**Required action**
Return the whole listing, line for line, without the pictures in it.

**Given data**

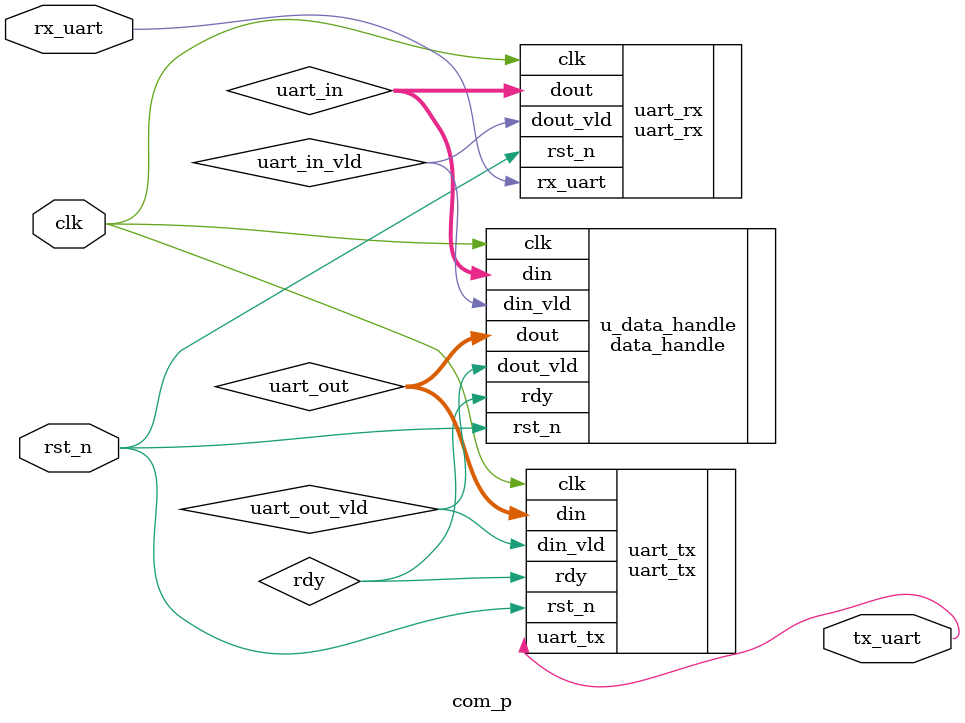
<source format=v>
module com_p (
	clk,    // Clock
	rst_n,  // Asynchronous reset active low
	rx_uart,
    tx_uart 
);
parameter    	   BPS	  =	5208;
input               rst_n  ;
input               clk    ;
input               rx_uart;
output              tx_uart;
wire  [7:0]         uart_in     ;
wire                uart_in_vld ;
wire  [7:0]         uart_out    ;
wire                uart_out_vld;
wire                rdy         ;
//串口接收模块
uart_rx#(.BPS(BPS))  uart_rx(
                 .clk     (clk        ),
                 .rst_n   (rst_n      ),
                 .rx_uart     (rx_uart    ),
                 .dout    (uart_in    ),
                 .dout_vld(uart_in_vld)
             );
//fifo模块
data_handle  u_data_handle(
                 .clk     (clk         ),
                 .rst_n   (rst_n       ),
                 .din     (uart_in     ),
                 .din_vld (uart_in_vld ),
                 .dout    (uart_out    ),
                 .dout_vld(uart_out_vld),
                 .rdy     (rdy         )   //避免在tx处理数据时向tx发送信号
                  );         
//串口发送模块             
uart_tx#(.BPS(BPS))  uart_tx(
                 .clk     (clk         ),
                 .rst_n   (rst_n       ),
                 .din     (uart_out    ),
                 .din_vld (uart_out_vld),
                 .rdy     (rdy         ),
                 .uart_tx    (tx_uart     )
             );

endmodule
</source>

**Result**
<source format=v>
module com_p (
	clk,    // Clock
	rst_n,  // Asynchronous reset active low
	rx_uart,
    tx_uart 
);
parameter    	   BPS	  =	5208;
input               rst_n  ;
input               clk    ;
input               rx_uart;
output              tx_uart;
wire  [7:0]         uart_in     ;
wire                uart_in_vld ;
wire  [7:0]         uart_out    ;
wire                uart_out_vld;
wire                rdy         ;
//串口接收模块
uart_rx#(.BPS(BPS))  uart_rx(
                 .clk     (clk        ),
                 .rst_n   (rst_n      ),
                 .rx_uart     (rx_uart    ),
                 .dout    (uart_in    ),
                 .dout_vld(uart_in_vld)
             );
//fifo模块
data_handle  u_data_handle(
                 .clk     (clk         ),
                 .rst_n   (rst_n       ),
                 .din     (uart_in     ),
                 .din_vld (uart_in_vld ),
                 .dout    (uart_out    ),
                 .dout_vld(uart_out_vld),
                 .rdy     (rdy         )   //避免在tx处理数据时向tx发送信号
                  );         
//串口发送模块             
uart_tx#(.BPS(BPS))  uart_tx(
                 .clk     (clk         ),
                 .rst_n   (rst_n       ),
                 .din     (uart_out    ),
                 .din_vld (uart_out_vld),
                 .rdy     (rdy         ),
                 .uart_tx    (tx_uart     )
             );

endmodule
</source>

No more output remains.